Among a host of images of saints and Afro-Brazilian divinities known as orixás, Abel José, 42, an Umbanda priest, lights some candles, picks up his protective beads and adjusts the straw hat that sits atop his head. He is preparing to treat four people from neighboring villages who have come to his house in search of spiritual help and treatment for health ailments.

The meeting takes place discreetly, in a small room that has been built in the back of the garage of his house. Abel lives in the quilombo of Sítio Bredos, home to 135 families. The community, located in the municipality of Betânia of Brazil’s northeastern state of Pernambuco, is one of the municipality’s four remaining communities that have been certified as quilombos, the word used to refer to communities formed in the colonial era by enslaved Africans and/or their descendents.

In these villages there are almost no residents who still follow traditional Afro-Brazilian religions. Abel, Seu Joaquim Firmo and Dona Maura Maria da Silva are the sole remaining followers of Umbanda in the communities in which they live. A wave of evangelical missionary activity has taken hold of Betânia’s quilombos ever since the first evangelical church belonging to the Assembleia de Deus group was built in the quilombo of Bredos around 20 years ago. Since then, other evangelical, pentecostal, and neo-pentecostal churches and congregations have established themselves in the area. Today there are now nine temples spread among the four communities, home to roughly 900 families.

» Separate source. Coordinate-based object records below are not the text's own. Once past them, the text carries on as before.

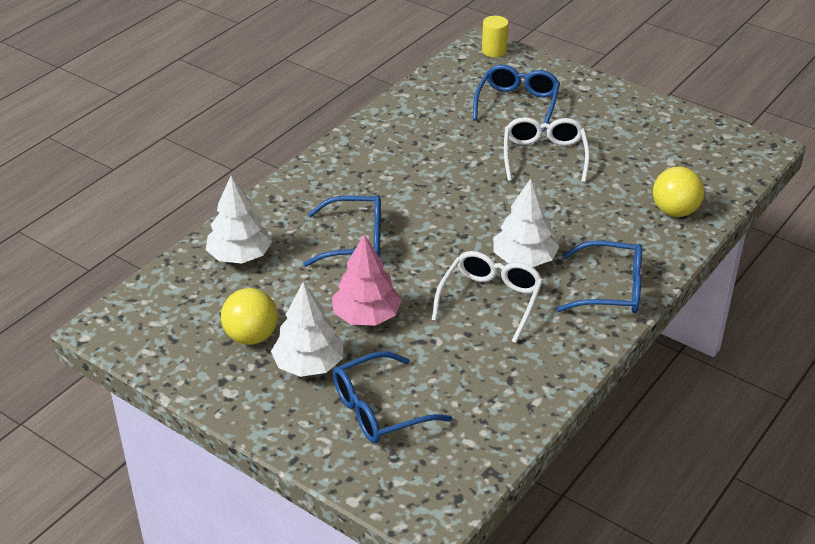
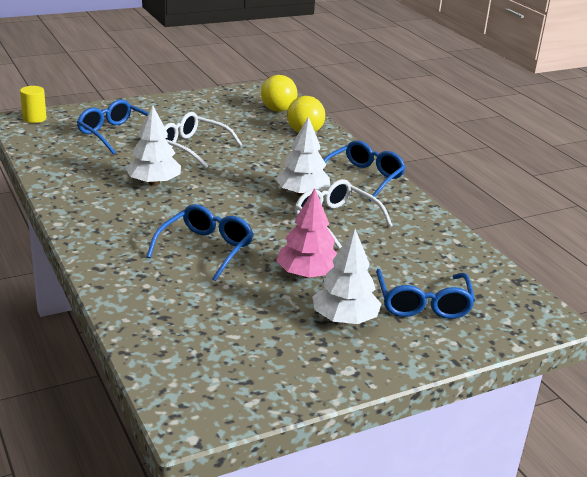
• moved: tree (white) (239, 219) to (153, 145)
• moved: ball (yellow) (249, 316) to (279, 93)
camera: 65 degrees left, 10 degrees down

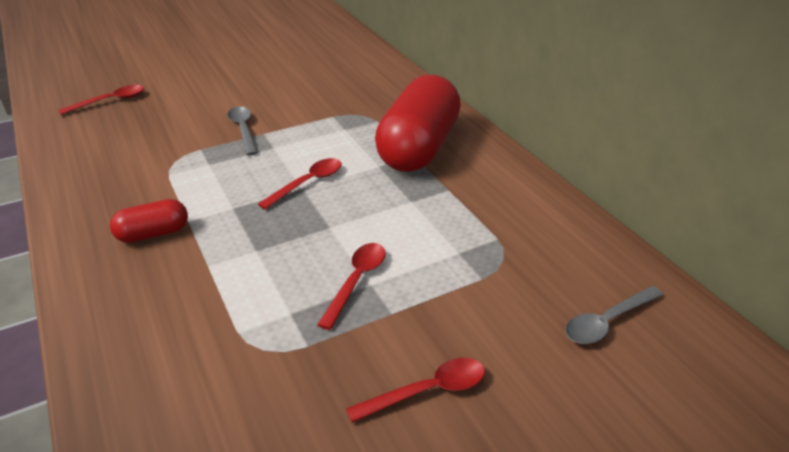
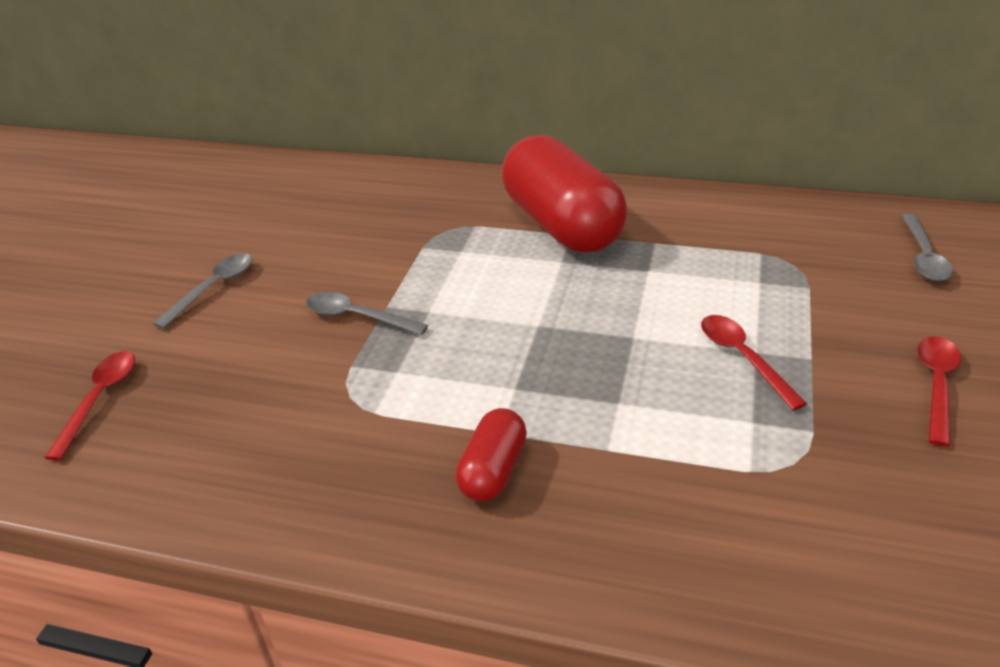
• removed: spoon (red) (300, 183)
• added: spoon (grey) (202, 291)
camera: 45 degrees left, 0 degrees up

The temples belong to the Assembleia de Deus, the Seventh-day Adventist Church, and the World Church of God's Power, the latter of which has over 6,000 temples spread across Brazil and was founded by the apostle and televangelist Valdemiro Santiago, who became infamous during the pandemic for trying to sell beans that he had blessed as a Covid-19 cure. Assembleia de Deus alone, who are the largest pentecostal denomination in the world, have built five churches in Betânia’s quilombos.